Such waves of interest in Tenzing have raised the question of exoticization and cultural fetishization. In the dazzling audiovisuals of our digital screen, Tenzing stands as the exotic, primitive “other” representing Tibet’s distant culture, and perhaps the object of Han-dominated China’s colonial gaze.

This is even more complicated by his close affiliation with local Chinese government and official tourist bureau, as discussed earlier. China’s official spokesman for foreign affairs, Hua Chunying, has voiced multiple times about Tenzing’s widespread popularity in China. On November 29, 2020, she tweeted ” #DingZhen recently became a social media star after a photo of his bright, sunny and innocent smile had gone viral.” 

This is the paradox of the representation of Tibet in contemporary Chinese popular media: on one hand, there is Tenzing’s growing popularity and interest in Tibetan life; on the other, there is the exoticization, colonial gaze, and lingering anxiety over the sovereign status of Tibet.

Many Chinese netizens mournfully compared the popularity of Tenzing with the death of Lamu, a female Tibetan influencer who was brutally set on fire and murdered by her husband. Weibo hashtags calling attention to this tragic incident were however taken down, starkly contrasting to Tenzing’s widespread media exposure.
════════════════════
* _Exercise aim_
In the passage above about Tenzing, on what date did Hua Chunying post her tweet about him?

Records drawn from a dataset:
════════════════════
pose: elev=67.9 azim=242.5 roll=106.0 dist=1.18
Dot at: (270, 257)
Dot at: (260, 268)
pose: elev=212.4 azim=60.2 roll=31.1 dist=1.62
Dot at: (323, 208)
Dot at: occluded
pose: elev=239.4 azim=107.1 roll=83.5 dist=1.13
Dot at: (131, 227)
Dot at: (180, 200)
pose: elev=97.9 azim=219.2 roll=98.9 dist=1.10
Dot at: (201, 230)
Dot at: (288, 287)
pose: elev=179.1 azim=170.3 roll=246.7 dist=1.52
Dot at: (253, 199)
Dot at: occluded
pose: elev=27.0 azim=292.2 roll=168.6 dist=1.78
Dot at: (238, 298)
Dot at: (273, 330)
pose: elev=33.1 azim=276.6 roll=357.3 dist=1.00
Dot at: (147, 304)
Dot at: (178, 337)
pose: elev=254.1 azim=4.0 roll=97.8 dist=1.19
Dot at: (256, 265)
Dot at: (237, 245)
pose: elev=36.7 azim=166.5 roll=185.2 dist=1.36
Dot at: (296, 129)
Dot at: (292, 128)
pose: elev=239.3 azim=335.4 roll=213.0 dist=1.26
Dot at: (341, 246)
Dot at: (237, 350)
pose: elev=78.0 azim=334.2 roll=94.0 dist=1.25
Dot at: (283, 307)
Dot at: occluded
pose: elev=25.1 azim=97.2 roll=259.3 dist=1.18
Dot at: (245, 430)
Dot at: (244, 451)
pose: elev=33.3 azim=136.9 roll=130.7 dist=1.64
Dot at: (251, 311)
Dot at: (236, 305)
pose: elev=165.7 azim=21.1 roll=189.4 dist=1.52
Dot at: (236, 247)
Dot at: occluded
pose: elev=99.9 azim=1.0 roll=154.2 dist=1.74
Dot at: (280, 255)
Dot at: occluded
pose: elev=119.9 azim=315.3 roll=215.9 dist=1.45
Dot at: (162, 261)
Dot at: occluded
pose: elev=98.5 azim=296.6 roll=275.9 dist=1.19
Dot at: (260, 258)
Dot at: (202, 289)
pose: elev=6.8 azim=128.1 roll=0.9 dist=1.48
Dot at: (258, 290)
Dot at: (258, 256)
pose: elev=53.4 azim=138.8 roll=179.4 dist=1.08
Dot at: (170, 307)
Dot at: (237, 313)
════════════════════
* _Answer to the problem_
November 29, 2020